Missouri’s Evolving Wine Passport Program Boosts Winery Visits
According to some well-known and unfair national stereotypes, Americans lack basic geographical knowledge, eat too much and hold few passports.
Regardless of the validity of these stereotypes, I do know that certain types of passports — wine passports — are popular across the Midwest. As a bartender at Belvoir Winery near Kansas City, I often feel like a customs official while stamping customers’ wine passports on a regular basis.
As most people know, wine passports are either paper booklets that the winery stamps, or a digital version via a free App that can be used on a smartphone. The more wineries you visit the more free prizes and experiences you get. Passport programs now exist in different guises in Midwest states including Missouri, Nebraska, Ohio and Minnesota.
See related story: Winery Passport Programs Working in Minnesota, Ontario and Kentucky
State wine associations credit these passports with encouraging thousands of additional winery visits. Danene Beedle, marketing director for the Missouri Wine and Grape Board, launched a passport program in February 2011.
This year, the Missouri passport program is enjoying a second run, in a modified form. One key aim of the passports, said Beedle, is to encourage additional visits to the state’s wineries. Another objective is to get people out to visit the newer wineries. There are currently 167 wineries in Missouri with federal winery licenses, according to the TTB (Alcohol and Tobacco Tax and Trade Bureau), a rise of 6% on last year.
According to Beedle, 12,000 people registered with the 18 month long 2011-12 passport program. This compares well to the Texas passport program, which Missouri used as a model for its program. According to figures from the Texas Wine and Grape Growers Foundation (TWGG), about 15,000 people participated in the Texas Department of Agriculture’s (TGA) 2011 wine passport program.
Considering the population difference between Texas (about 26 million) and Missouri (about 6 million), Missouri Wine’s passport program did very well. Beedle said one added benefit of the Missouri program is the number of out-of-state visitors who participated in the passport program.
However, in some respects, the program was too successful. ‘Consumers loved it,” said Beedle. ‘It was much like a treasure hunt for a lot of people to find all the wineries that they could and it was a great way to do a lot of day trips.”
The passport program was so successful that Missouri Wine ran out of budgeted funds to purchase and mail out all the prizes, like corkscrews, bar towels and aprons. Some wineries also felt there were too many prizes.
So Missouri Wine made this year’s passport promotions more experience based, rather than gift based. Now it takes 10 winery visits, rather than 5 in last year’s program, to qualify for the first reward — and it’s a certificate of achievement rather than a gift.
The next reward comes after thirty visits: a private VIP tour and wine tasting for 8 people at a participating winery.

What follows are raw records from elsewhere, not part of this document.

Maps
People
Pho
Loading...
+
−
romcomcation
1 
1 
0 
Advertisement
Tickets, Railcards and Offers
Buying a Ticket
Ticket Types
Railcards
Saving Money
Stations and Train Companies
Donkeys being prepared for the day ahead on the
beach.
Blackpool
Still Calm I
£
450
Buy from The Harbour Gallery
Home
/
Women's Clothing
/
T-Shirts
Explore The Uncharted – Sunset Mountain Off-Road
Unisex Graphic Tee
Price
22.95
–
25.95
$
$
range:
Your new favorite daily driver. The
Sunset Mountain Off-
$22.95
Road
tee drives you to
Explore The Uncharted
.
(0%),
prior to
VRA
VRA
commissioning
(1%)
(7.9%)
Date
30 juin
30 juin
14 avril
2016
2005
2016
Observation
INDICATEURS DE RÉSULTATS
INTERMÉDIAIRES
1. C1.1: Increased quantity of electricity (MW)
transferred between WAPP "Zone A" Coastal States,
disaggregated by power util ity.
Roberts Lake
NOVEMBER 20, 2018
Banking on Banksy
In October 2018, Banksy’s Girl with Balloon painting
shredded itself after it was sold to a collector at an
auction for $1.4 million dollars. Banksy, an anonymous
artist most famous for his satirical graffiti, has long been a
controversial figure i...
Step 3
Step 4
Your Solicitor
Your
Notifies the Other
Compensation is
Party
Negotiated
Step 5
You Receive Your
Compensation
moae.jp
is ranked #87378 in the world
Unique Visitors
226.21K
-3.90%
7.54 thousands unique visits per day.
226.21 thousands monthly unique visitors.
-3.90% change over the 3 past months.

After 60 visits, the prize is a ‘Wine and Food Experience” for 10 people at a participating winery.
And once the passport holders visit 100 wineries, they are invited to the Century Club Dinner, a red carpet affair with wine makers and industry professionals. Beedle says it is very difficult to judge how successful this year’s has been so far, compared to last year’s .
The two programs are quite different and it’s still relatively early to judge the 2013 passport which started in January and runs until December. So far a respectable 3,000 plus people have registered.
Rather than prizes causing budget concerns, one issue for the 2013 program in the early months of this year was the App. Jesse Page, a customer at Belvoir Winery, said that the App this year is ‘a fraction of what it was” in terms of the quality of the layout and maps.
Beedle said they changed this year’s App completely and went with a different company. It’s also had four major software updates since January due to bugs that are now sorted out. ‘The App has had difficulties in the past but we encourage people to go out and make sure they have the most current version because it is working much more smoothly,” said Beedle.
‘And one of the cool things about the App this year is that you can actually take tasting notes,” she added. ‘We’re trying to be progressive; a lot of folks enjoy using their smartphone but then we have a segment of people who want paper. So we’re doing our best to offer something for both groups.” Beedle said the passport program is still evolving and any changes to next year’s passport will probably be announced by November.